Studio della Cgia che evidenzia il boom di prestiti mentre il settore privato langue
Se le imprese private sono sempre più a corto di liquidità, l’amministrazione centrale, gli enti previdenziali, le regioni ed gli enti locali, invece, continuano a ricevere il credito con grande generosità. Secondo i dati presentati dalla Banca d’Italia, nell’ultimo anno (novembre 2012 su novembre 2011) la variazione di crescita è stata pari al 3,7%. In termini assoluti gli impieghi erogati dalle banche al comparto pubblico sono aumentati di 9,6 miliardi, mentre tra le società non finanziarie e le famiglie produttrici (vale a dire le imprese) la contrazione è stata del 4,4%, pari a 44,4 miliardi di euro in meno.
L’amarezza del segretario della Cgia, Giuseppe Bortolussi, è molto forte: “mentre le imprese private italiane avanzano dalla nostra pubblica amministrazione tra gli 80 e i 90 miliardi di euro, le banche cosa fanno? Privilegiano l’amministrazione centrale e le sue articolazioni locali, tralasciando le necessità e le esigenze delle imprese, soprattutto quelle di piccola dimensione. E’ utile ricordare che anche nel nostro Paese i posti di lavoro li creano le aziende private. Se non le aiutiamo, difficilmente potremo evitare un ulteriore aumento del tasso di disoccupazione che per l’anno in corso è previsto all’11,8% e per l’anno venturo è stimato al 12,4%”.

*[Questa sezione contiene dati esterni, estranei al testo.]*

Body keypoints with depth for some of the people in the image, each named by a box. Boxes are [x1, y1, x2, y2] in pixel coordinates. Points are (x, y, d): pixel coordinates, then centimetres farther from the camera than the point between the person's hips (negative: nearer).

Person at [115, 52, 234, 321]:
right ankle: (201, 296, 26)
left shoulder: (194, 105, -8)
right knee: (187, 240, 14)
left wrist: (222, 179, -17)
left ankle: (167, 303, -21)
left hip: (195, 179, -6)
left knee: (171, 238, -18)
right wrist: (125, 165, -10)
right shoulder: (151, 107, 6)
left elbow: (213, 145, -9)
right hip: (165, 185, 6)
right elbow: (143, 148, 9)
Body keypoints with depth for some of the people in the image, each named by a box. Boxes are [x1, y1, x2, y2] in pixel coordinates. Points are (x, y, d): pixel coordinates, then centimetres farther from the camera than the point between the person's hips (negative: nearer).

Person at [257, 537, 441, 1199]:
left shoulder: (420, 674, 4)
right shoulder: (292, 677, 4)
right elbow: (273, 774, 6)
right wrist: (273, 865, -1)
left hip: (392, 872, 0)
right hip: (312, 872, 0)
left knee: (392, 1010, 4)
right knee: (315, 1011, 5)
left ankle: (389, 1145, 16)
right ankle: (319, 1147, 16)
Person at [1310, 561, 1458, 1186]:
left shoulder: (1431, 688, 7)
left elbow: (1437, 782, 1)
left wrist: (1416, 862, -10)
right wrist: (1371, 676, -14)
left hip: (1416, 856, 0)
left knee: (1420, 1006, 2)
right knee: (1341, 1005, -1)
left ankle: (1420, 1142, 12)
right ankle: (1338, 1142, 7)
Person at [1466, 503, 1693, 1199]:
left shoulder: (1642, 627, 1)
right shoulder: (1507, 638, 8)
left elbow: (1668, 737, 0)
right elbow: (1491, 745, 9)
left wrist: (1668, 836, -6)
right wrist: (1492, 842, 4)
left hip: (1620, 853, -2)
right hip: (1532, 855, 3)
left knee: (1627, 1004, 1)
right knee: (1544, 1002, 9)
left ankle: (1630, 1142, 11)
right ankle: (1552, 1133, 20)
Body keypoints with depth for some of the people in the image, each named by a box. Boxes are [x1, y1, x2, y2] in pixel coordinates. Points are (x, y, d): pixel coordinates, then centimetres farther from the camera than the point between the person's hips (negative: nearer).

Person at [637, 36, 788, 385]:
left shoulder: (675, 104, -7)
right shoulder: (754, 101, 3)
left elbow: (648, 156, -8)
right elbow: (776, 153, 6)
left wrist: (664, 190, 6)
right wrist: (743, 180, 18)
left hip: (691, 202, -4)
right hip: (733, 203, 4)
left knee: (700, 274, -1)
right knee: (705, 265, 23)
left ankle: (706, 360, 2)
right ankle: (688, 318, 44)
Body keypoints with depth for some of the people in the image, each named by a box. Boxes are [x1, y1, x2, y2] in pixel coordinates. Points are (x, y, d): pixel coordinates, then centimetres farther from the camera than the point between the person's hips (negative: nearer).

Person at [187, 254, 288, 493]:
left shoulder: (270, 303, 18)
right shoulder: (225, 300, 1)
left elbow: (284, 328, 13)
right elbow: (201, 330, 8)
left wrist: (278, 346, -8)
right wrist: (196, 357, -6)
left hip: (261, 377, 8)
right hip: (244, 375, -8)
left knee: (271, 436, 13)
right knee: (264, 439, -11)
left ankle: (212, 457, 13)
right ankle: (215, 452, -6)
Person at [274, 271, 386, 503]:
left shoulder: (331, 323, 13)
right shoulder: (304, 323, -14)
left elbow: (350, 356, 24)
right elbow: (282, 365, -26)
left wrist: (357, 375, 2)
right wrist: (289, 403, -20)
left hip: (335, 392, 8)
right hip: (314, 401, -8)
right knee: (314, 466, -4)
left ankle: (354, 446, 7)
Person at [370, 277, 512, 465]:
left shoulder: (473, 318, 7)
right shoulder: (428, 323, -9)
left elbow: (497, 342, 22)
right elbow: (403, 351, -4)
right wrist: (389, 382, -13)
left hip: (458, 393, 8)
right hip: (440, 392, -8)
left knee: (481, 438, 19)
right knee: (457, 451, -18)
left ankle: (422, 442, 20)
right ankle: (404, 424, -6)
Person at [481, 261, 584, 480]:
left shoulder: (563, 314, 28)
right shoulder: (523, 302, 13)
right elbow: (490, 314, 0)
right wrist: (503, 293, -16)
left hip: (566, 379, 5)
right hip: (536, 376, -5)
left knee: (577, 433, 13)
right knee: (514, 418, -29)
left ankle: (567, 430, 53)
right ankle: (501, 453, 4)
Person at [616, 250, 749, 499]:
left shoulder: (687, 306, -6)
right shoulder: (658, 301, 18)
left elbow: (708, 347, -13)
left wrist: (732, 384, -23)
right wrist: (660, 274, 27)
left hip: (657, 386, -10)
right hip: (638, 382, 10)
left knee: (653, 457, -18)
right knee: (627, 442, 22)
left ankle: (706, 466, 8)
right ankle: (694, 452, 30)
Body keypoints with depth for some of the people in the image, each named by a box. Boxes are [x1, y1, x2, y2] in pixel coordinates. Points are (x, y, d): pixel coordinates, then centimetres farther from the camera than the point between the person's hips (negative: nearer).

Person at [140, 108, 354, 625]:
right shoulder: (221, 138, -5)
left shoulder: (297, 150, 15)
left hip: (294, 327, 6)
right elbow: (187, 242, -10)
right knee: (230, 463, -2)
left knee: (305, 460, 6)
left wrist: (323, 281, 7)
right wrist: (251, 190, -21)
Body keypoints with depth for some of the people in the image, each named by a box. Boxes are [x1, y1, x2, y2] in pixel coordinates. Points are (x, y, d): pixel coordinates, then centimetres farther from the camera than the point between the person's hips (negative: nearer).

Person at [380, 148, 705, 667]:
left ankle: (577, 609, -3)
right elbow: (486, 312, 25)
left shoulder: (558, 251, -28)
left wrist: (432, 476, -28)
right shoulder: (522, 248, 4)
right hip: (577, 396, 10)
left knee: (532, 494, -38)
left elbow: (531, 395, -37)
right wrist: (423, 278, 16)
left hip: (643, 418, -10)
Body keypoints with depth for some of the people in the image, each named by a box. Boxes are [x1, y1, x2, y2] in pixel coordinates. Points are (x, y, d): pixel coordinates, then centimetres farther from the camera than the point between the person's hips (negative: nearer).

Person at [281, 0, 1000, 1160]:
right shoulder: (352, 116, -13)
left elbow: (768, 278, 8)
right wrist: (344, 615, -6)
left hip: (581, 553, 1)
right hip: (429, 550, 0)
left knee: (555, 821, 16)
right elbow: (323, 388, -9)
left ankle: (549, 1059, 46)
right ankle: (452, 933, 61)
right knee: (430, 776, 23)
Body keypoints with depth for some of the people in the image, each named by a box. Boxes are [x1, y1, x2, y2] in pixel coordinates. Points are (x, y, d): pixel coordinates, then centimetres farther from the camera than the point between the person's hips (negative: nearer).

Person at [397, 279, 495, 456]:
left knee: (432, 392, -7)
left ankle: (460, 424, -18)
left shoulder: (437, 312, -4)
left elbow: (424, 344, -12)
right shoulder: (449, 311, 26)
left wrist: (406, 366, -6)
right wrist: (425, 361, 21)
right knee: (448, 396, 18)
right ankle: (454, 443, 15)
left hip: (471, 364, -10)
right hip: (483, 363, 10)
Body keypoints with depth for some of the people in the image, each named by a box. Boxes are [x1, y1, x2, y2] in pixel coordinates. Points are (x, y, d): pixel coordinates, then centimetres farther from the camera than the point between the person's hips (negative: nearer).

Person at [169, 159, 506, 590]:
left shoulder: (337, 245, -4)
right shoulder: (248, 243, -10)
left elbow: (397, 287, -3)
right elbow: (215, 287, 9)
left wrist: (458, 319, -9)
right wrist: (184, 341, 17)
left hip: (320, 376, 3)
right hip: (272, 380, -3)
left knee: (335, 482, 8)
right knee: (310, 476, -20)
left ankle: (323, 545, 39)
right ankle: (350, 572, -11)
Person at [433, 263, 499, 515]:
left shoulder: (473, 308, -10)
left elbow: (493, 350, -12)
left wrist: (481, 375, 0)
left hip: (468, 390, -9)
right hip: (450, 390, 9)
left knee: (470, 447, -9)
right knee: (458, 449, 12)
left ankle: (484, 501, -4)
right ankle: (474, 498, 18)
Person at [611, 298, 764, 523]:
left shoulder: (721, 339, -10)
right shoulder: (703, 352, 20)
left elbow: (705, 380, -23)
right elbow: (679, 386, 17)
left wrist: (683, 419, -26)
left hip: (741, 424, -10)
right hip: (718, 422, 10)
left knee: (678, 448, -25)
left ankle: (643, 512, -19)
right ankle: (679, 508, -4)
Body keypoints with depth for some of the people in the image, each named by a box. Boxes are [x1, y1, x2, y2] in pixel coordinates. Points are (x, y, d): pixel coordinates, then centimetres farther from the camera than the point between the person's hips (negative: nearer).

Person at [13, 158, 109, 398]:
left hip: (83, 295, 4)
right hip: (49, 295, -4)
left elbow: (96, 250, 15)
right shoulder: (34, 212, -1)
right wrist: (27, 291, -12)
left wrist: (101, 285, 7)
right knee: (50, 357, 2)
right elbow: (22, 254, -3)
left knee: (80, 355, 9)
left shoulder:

La delusione della Cgia assume un tono ancor più preoccupante quando Bortolussi afferma come “in Italia tutti hanno ricevuto più soldi. Le banche hanno aumentato la raccolta ed hanno ottenuto copiosi finanziamenti dalla Bce a tassi molto vantaggiosi. Lo Stato non paga i suoi fornitori, riceve sempre più soldi dalle banche e, attraverso l’aumento della pressione fiscale, nei primi 11 mesi del 2012 ha incassato quasi 14 miliardi di euro in più rispetto al 2011. Purtroppo, gli unici ad essere costretti a tirare la cinghia sono gli imprenditori. Ma che futuro può avere il nostro Paese con questi presupposti?” Già, bella domanda di cui la risposta, se le cose non cambiano al più presto, è destinata ad incrementare sempre di più la chiusura di imprese e l’ingrossamento delle file della disoccupazione.